Vertical hemispherotomy approaches are specifically designed to minimize tissue resection and rely primarily on disconnection procedures. Advocates of these approaches often highlight their potential to reduce blood loss and cerebrospinal fluid (CSF) disturbances postoperatively. The benefit of reduced blood loss has been well established, particularly with the recent development of endoscopy-assisted vertical hemispherotomy by Chandra, which has resulted in cases with blood loss under 100 mL . However, claims that vertical approaches result in lower likelihood of hydrocephalus compared to lateral approaches have been harder to substantiate, mainly relying on retrospective, single-center studies. The first metaanalysis from 2021 to compare vertical and lateral approaches reported similar probability of hydrocephalus—9.9% and 10.6%, respectively . Similarly, our group’s IPDMA found no significant differences, with the probability of hydrocephalus at 10.9% for vertical and 11.4% for lateral approaches . While decreased risk of hydrocephalus is not a definitive advantage of vertical over lateral approaches, it is considered an improvement compared to the rates seen with anatomic and Rasmussen’s functional hemispherectomy .

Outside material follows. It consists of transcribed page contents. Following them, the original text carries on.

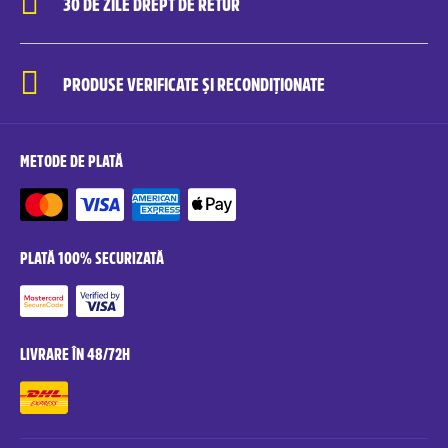
30 DE ZILE DREPT DE RETUR
PRODUSE VERIFICATE ȘI RECONDIȚIONATE
METODE DE PLATĂ
PLATĂ 100% SECURIZATĂ
LIVRARE ÎN 48/72H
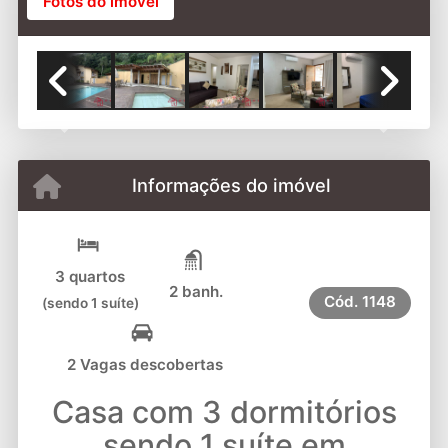
Fotos do imóvel
Previous
Next
Informações do imóvel
3 quartos
2 banh.
Cód.
1148
(sendo 1 suíte)
2 Vagas descobertas
Casa com 3 dormitórios
sendo 1 suíte em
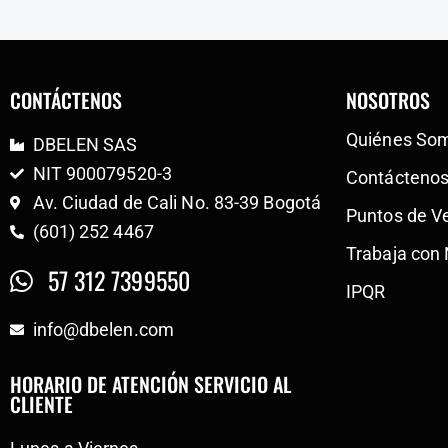
CONTÁCTENOS
NOSOTROS
Quiénes So
DBELEN SAS
NIT 900079520-3
Contácteno
Av. Ciudad de Cali No. 83-39 Bogotá
Puntos de V
(601) 252 4467
Trabaja con
57 312 7399550
IPQR
info@dbelen.com
HORARIO DE ATENCIÓN SERVICIO AL
CLIENTE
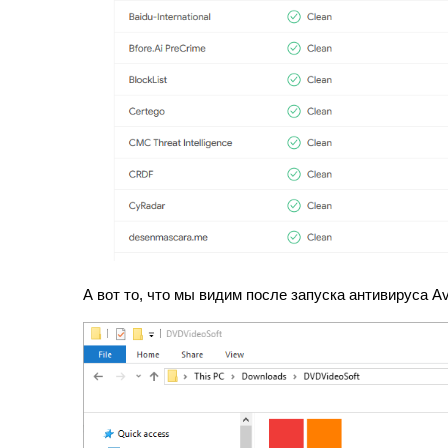
А вот то, что мы видим после запуска антивируса A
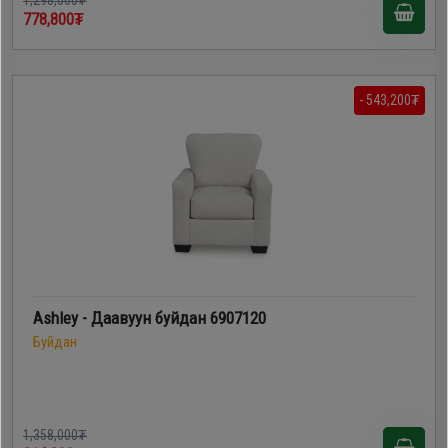
778,800₮
- 543,200₮
Ashley - Даавуун буйдан 6907120
Буйдан
1,358,000₮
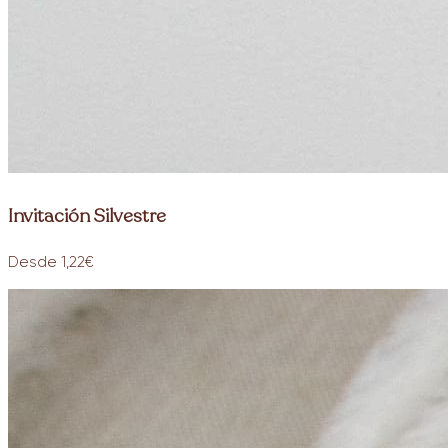
Invitación Silvestre
Desde 1,22€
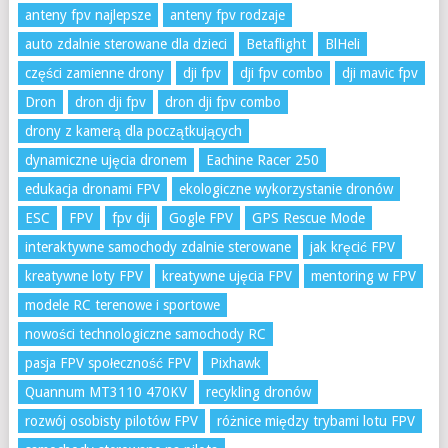
anteny fpv najlepsze
anteny fpv rodzaje
auto zdalnie sterowane dla dzieci
Betaflight
BlHeli
części zamienne drony
dji fpv
dji fpv combo
dji mavic fpv
Dron
dron dji fpv
dron dji fpv combo
drony z kamerą dla początkujących
dynamiczne ujęcia dronem
Eachine Racer 250
edukacja dronami FPV
ekologiczne wykorzystanie dronów
ESC
FPV
fpv dji
Gogle FPV
GPS Rescue Mode
interaktywne samochody zdalnie sterowane
jak kręcić FPV
kreatywne loty FPV
kreatywne ujęcia FPV
mentoring w FPV
modele RC terenowe i sportowe
nowości technologiczne samochody RC
pasja FPV społeczność FPV
Pixhawk
Quannum MT3110 470KV
recykling dronów
rozwój osobisty pilotów FPV
różnice między trybami lotu FPV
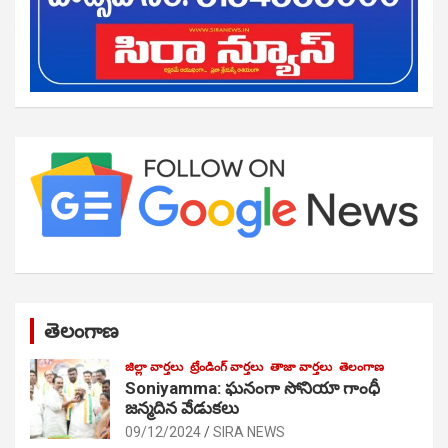
తెలంగాణ
జిల్లా వార్తలు
ట్రేండింగ్ వార్తలు
తాజా వార్తలు
తెలంగాణ
Soniyamma: ఘ‌నంగా సోనియా గాంధీ
జ‌న్మ‌దిన వేడుక‌లు
09/12/2024
SIRA NEWS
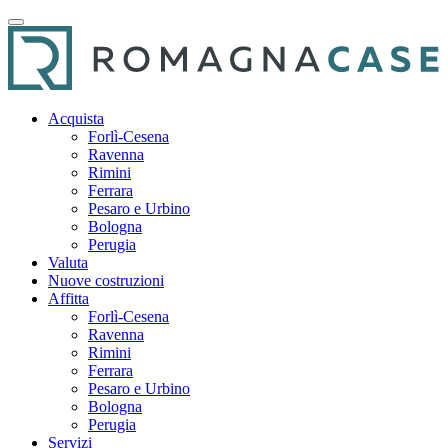
Acquista
Forlì-Cesena
Ravenna
Rimini
Ferrara
Pesaro e Urbino
Bologna
Perugia
Valuta
Nuove costruzioni
Affitta
Forlì-Cesena
Ravenna
Rimini
Ferrara
Pesaro e Urbino
Bologna
Perugia
Servizi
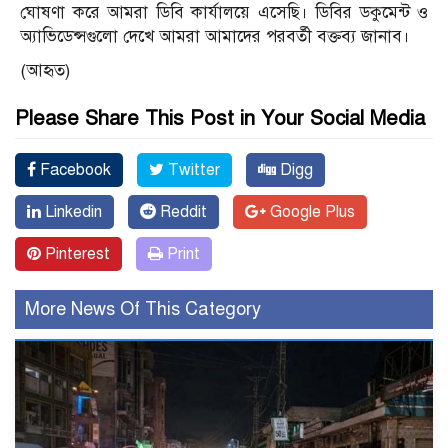
ঘোষণা করে আমরা ডিবি কার্যালয়ে এসেছি। ডিবির ডকুমেন্ট ও
অ্যাভিডেন্সগুলো দেখে আমরা আমাদের পরবর্তী বক্তব্য জানাব।
(আহৃত)
Please Share This Post in Your Social Media
Facebook
Twitter
Digg
Linkedin
Reddit
Google Plus
Pinterest
Print
More News Of This Category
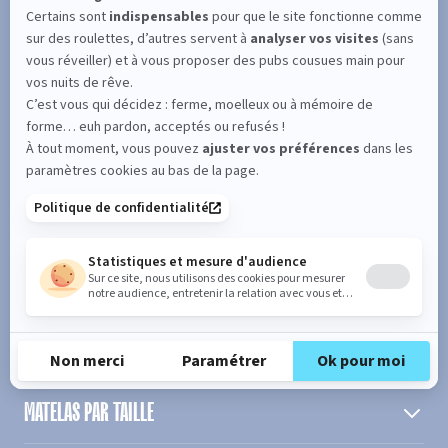
SUIVEZ L'ACTUALITÉ DE MERINOS !
Entrez votre adresse email
S'inscrire
En cochant cette case, vous confirmez avoir plus de 16 ans et
acceptez de recevoir notre Newsletter incluant des informations
concernant les offres, services, produits ou évènements de Bultex
conformément à
notre politique de protection des données personnelles
.
PRODUIT
MATELAS PAR TAILLE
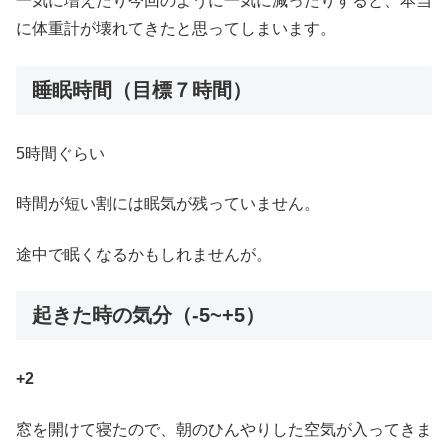
一気に増えたり今回のように一気に減ったりすると、本当
に体重計が壊れてきたと思ってしまいます。
睡眠時間（目標７時間）
5時間ぐらい
時間が短い割には眠気が残っていません。
途中で眠くなるかもしれませんが。
起きた時の気分（-5~+5）
+2
窓を開けて寝たので、朝のひんやりした空気が入ってきま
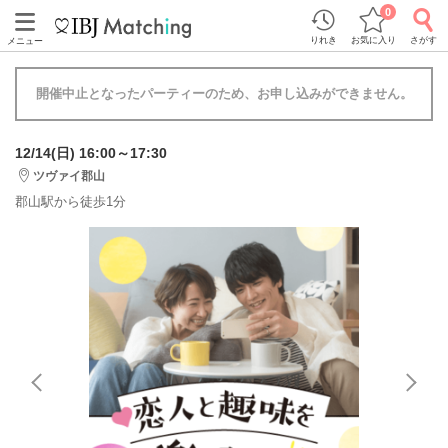
0
りれき
お気に入り
さがす
メニュー
開催中止となったパーティーのため、お申し込みができません。
12/14(日) 16:00～17:30
ツヴァイ郡山
郡山駅から徒歩1分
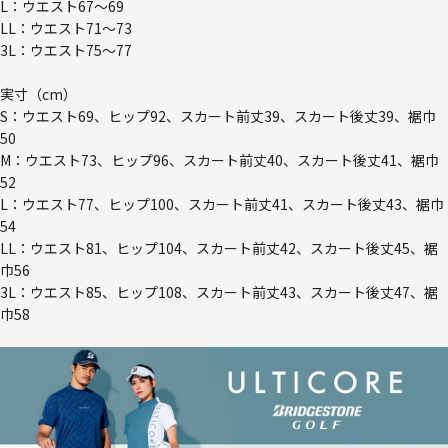
L：ウエスト67～69
LL：ウエスト71～73
3L：ウエスト75～77
実寸（cm）
S：ウエスト69、ヒップ92、スカート前丈39、スカート後丈39、裾巾
50
M：ウエスト73、ヒップ96、スカート前丈40、スカート後丈41、裾巾
52
L：ウエスト77、ヒップ100、スカート前丈41、スカート後丈43、裾巾
54
LL：ウエスト81、ヒップ104、スカート前丈42、スカート後丈45、裾
巾56
3L：ウエスト85、ヒップ108、スカート前丈43、スカート後丈47、裾
巾58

Further advantages of vertical hemispherotomy are linked to the surgical plane. Delalande’s original vertical approach reduces the risk of inadvertently damaging the contralateral hemisphere because incisions are made vertically and parallel to it, unlike the lateral approaches which are perpendicular and directed toward the contralateral hemisphere. However, this may be less pertinent in modified interhemispheric approaches, which pose risks to the superior sagittal sinus, contralateral cingulate, and pericallosal arteries due to bilateral exposure . Additionally, vertical approaches do not manipulate the insular and opercular branches of the middle cerebral artery like lateral approaches do, minimizing risks of vasospasm and stroke due to their entry at the Sylvian fissure . Although vertical hemispherotomy provides excellent outcomes and several advantages, its use within a very narrow and deep surgical corridor can be suboptimal for cases with significant parenchymal distortion, potentially making lateral hemispherotomy approaches more viable in certain situations.
Lateral hemispherotomy
Lateral hemispherotomy, which disconnects the cerebral hemisphere through lateral access, can be executed through various techniques, reflecting numerous modifications since its inception . Despite the diversity of approaches, the core methodology remains consistent, broadly comprising a series of defined steps. The two foundational lateral hemispherotomy techniques were introduced in 1995: the periinsular hemispherotomy by Villemure at the Montreal Neurological Hospital, and the transsylvian hemispherotomy by Schramm at the University of Bonn.
The lateral approach ( Fig. 12.3 ) typically begins with the patient in a supine position, the head turned 90 degrees to the opposite side of the hemisphere being operated on. Initially, a question mark-shaped incision was made, followed by a large craniotomy designed for a temporal lobectomy. However, advancements have led to smaller incisions and craniotomies, with selective amygdalohippocampectomy increasingly replacing extensive resections. Upon opening the dura, the Sylvian fissure is dissected to expose the ascending M1 branch of the middle cerebral artery, the insular cortex, particularly the superior and inferior insular sulci, and the overlying M2 and M3 branches.